I agree that's a better measure of evil, but I think it's not a sensitive enough test. War, and particularly more modern (post-WWI) military training and propaganda, is very good at making people conditional psychopaths. This is a good thing from the point of view of actually getting soldiers to fire their weapons, but bad from the point of view of preventing war crimes like My Lai or the (thankfully quite rare compared to Vietnam) atrocities in Iraq and Afghanistan. Because of this it's really hard to predict in advance who is going to be capable of limiting that ability to kill without regret to people who are actually shooting at you or harming other people and you can't really present this scenario to someone sitting on their couch and expect a useful answer (even if you could expect an honest one, and I doubt that too).
Tl;dr:
War changes you, man.
Even then, your version of a Cosmic Good is equating all life as we know it with a select group of people who lack all that crap. Which means your Cosmic Good is using a logical fallacy first off. It also creates the assumption that good's ultimate purpose is to destroy evil as opposed to teaching others how to be good. So your version of a Cosmic Good is missing a few of the key traits to be good, so it's not really a Cosmic Good it's a Cosmic Thing, that destroys without mercy, and all that crap necessary to actually be Good.
I'm pretty sure the DMG definition of Evil is not so rigorous as to define accidentally killing the microbes in the food you eat as an Evil act - otherwise Paladins would be constantly falling, even if they were vegetarians.
So why define "an evil act" so rigorously here?
Not all scarcity is due to people robbing other people though.
If a person has earned their way to the top, especially from poverty- never robbing or cheating anybody - their mere possession of resources can hardly be deemed "life living at the expense of life".
I got that impression.

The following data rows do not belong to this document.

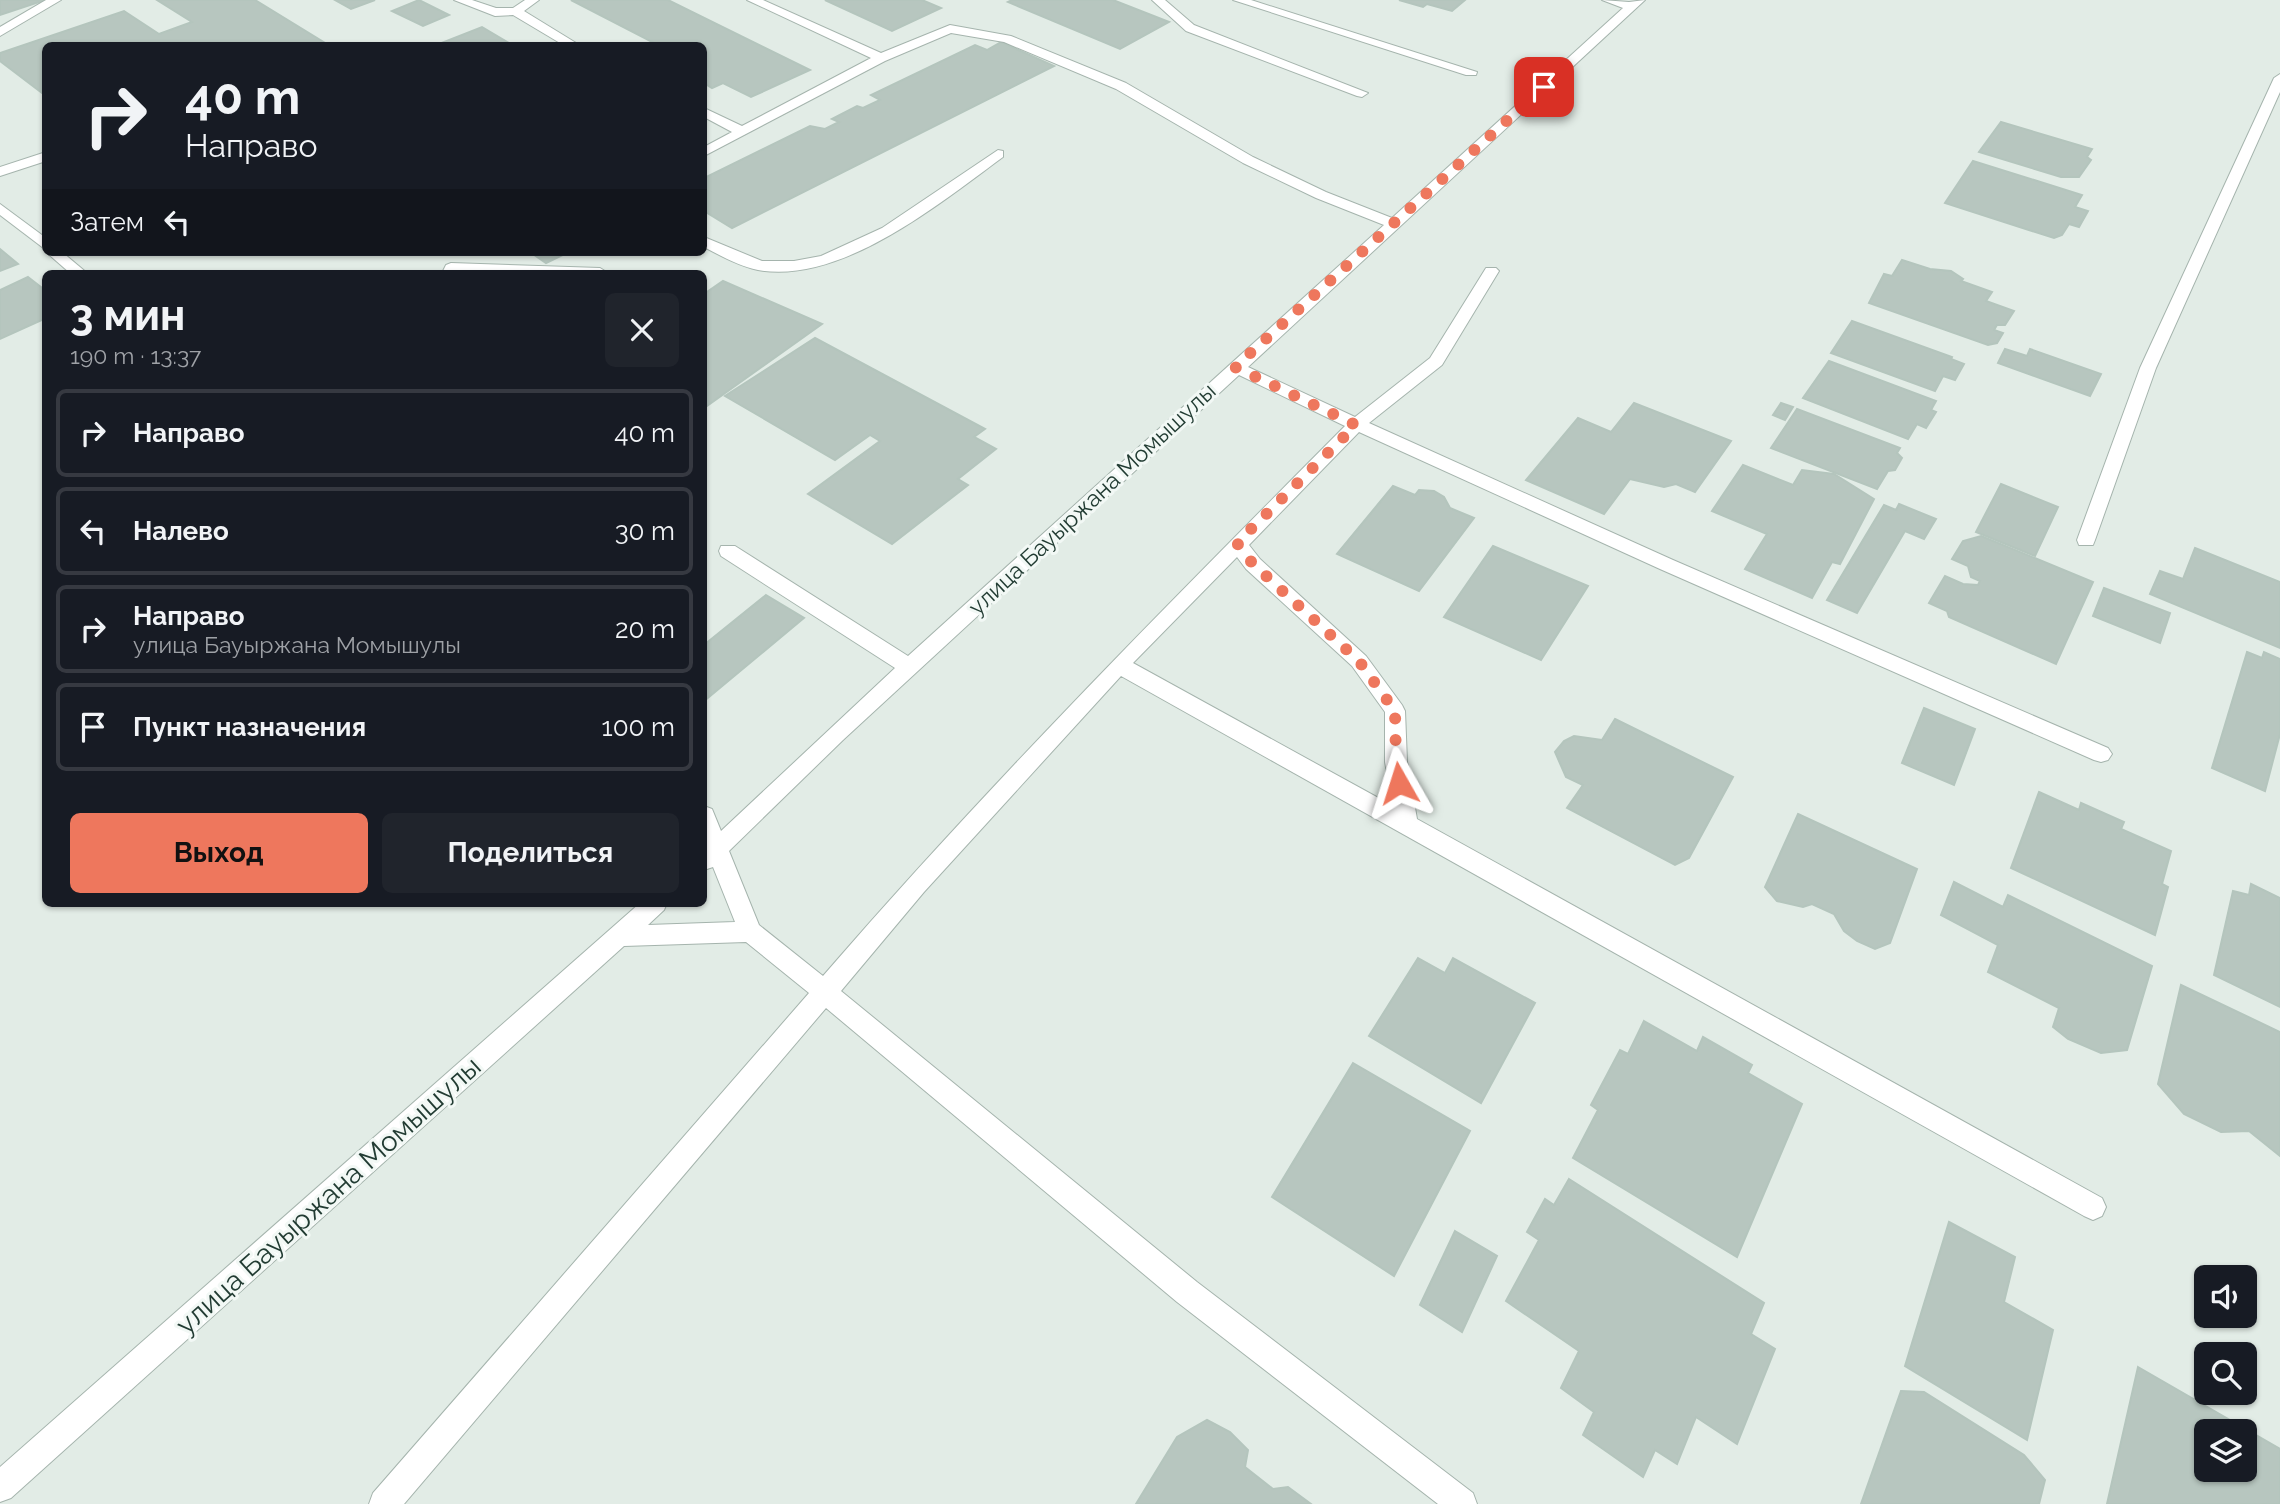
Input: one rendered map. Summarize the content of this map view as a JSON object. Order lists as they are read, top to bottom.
{
  "streets": {
    "street": ["улица Бауыржана Момышулы"]
  },
  "page": {
    "turn": ["40 m", "Направо"],
    "then": "Затем",
    "heading": ["3 мин", "190 m · 13:37"],
    "list": [
      {
        "name": "Направо",
        "value": "40 m"
      },
      {
        "name": "Налево",
        "value": "30 m"
      },
      {
        "name": "Направо",
        "note": "улица Бауыржана Момышулы",
        "value": "20 m"
      },
      {
        "name": "Пункт назначения",
        "value": "100 m"
      }
    ],
    "buttons": ["Выход", "Поделиться"]
  }
}
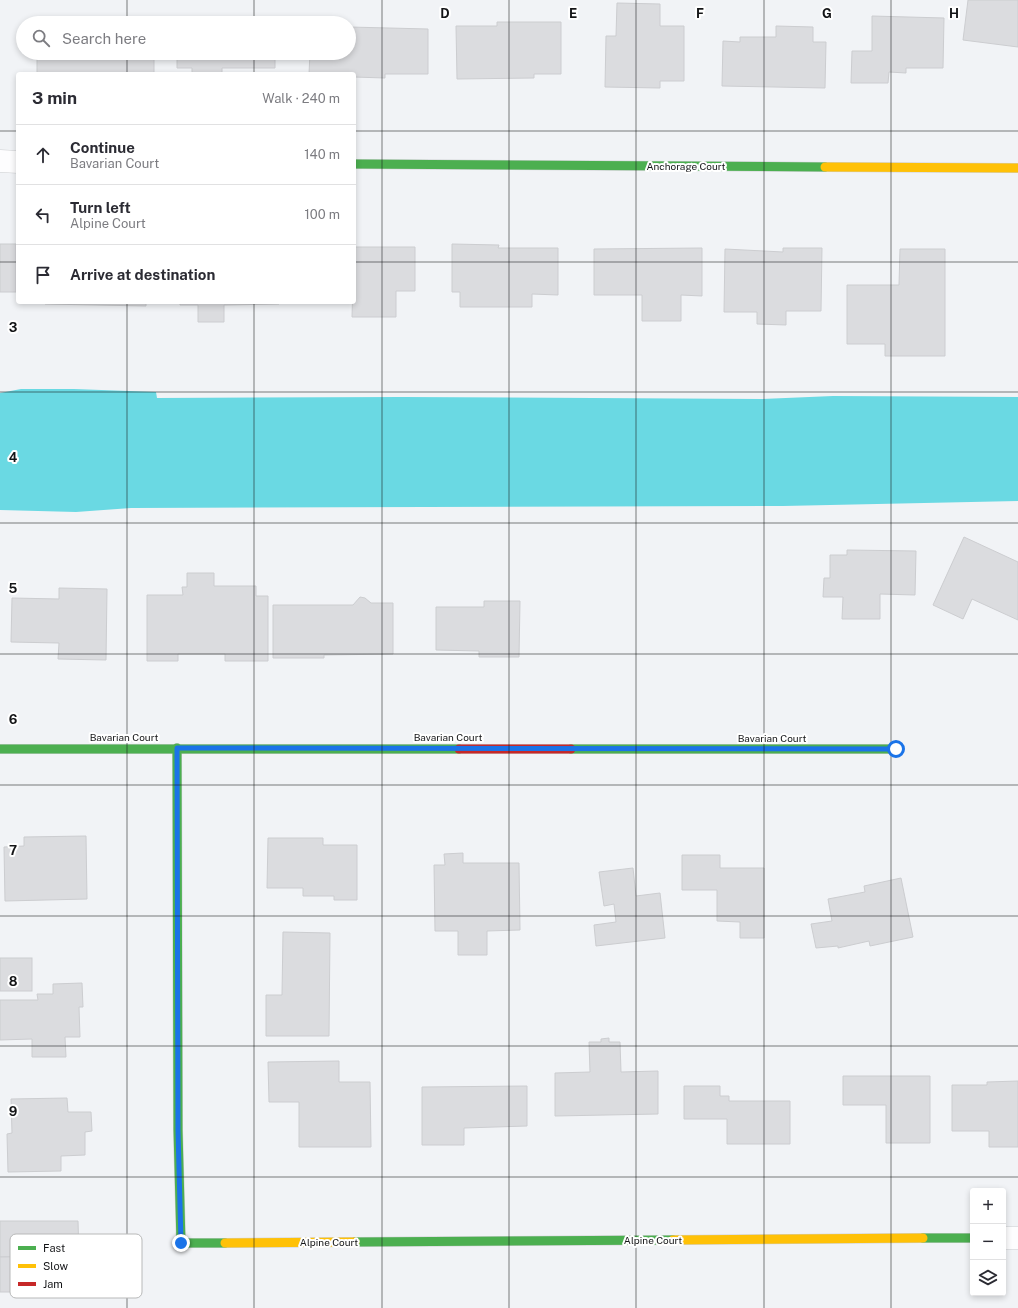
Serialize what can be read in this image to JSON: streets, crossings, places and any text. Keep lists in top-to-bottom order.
{
  "streets": {
    "street": ["Anchorage Court", "Bavarian Court", "Alpine Court"]
  },
  "crossings": [
    ["Bavarian Court", "Alpine Court"]
  ],
  "legend": ["Fast", "Slow", "Jam"],
  "page": {
    "search": "Search here",
    "heading": ["3 min", "Walk · 240 m"],
    "list": [
      ["Continue", "Bavarian Court", "140 m"],
      ["Turn left", "Alpine Court", "100 m"],
      "Arrive at destination"
    ],
    "map_buttons": ["+", "−"]
  },
  "grid": {
    "columns": [
      "D",
      "E",
      "F",
      "G",
      "H"
    ],
    "rows": [
      "3",
      "4",
      "5",
      "6",
      "7",
      "8",
      "9"
    ]
  }
}
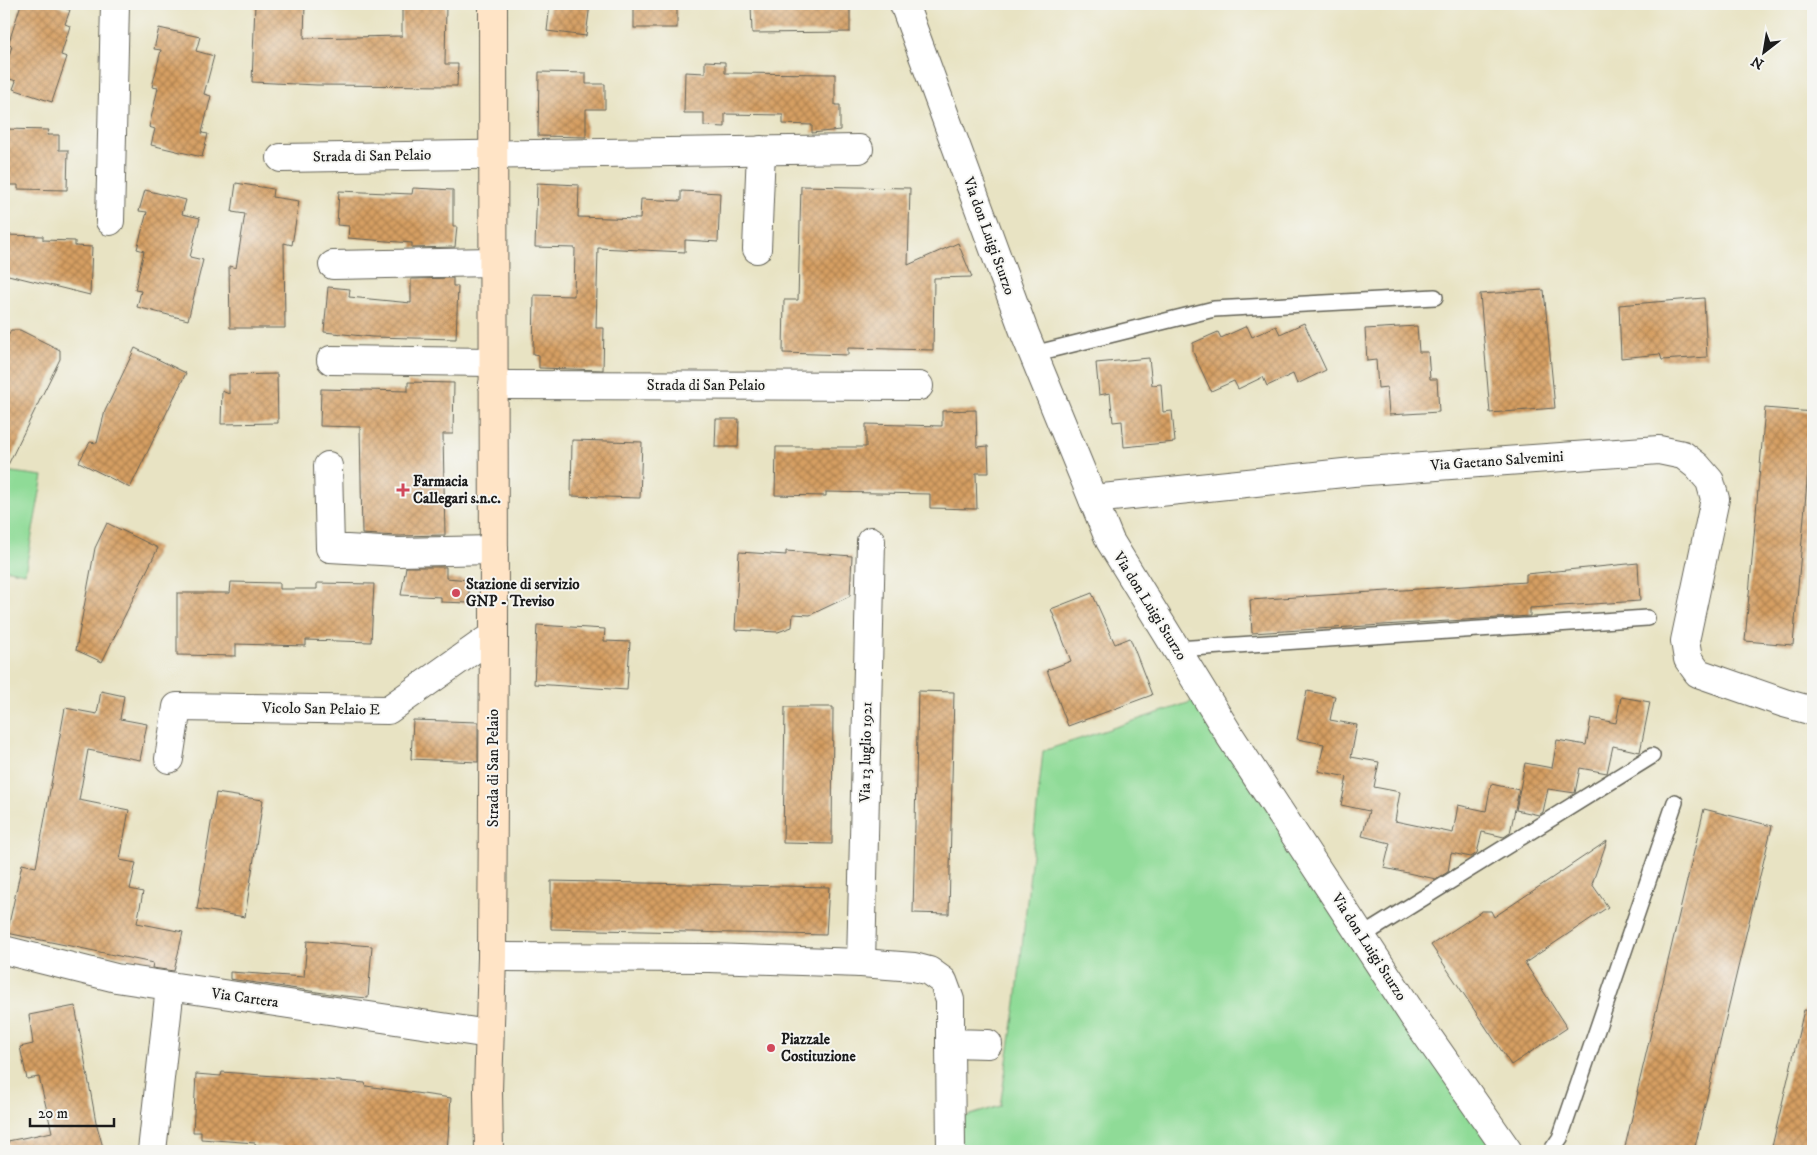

Admittedly it tends to be individualist-types like Heinlein and Rand - still, the basic idea is that wealth can be made - it doesn't have to be looted.
A factory worker has a much better standard of living than a medieval blacksmith, was one example given. And that factories cannot exist without "winners" - industrialists. With it being because of them, that the workers have their elevated standard of living - and don't have to work with metal at an "individual scale" - a much less productive one.
If myself and another person apply for a job - and the other person gets it - and doesn't refuse so the employer can give it to me - I certainly wouldn't say they have "cheated me" or that their decision to keep the job was "an evil act".
Same principle applies on bigger scales.
Not the same princicple. A more apt comparison would be you are both going to be hired, but the other guy has a system whereby he can do both his job and yours whilst only working 20% more hours, so the company hires him for 150% of his original salary. He gets more money for proportionally less work, the company saves money, and you lose out on a job. Winners and losers.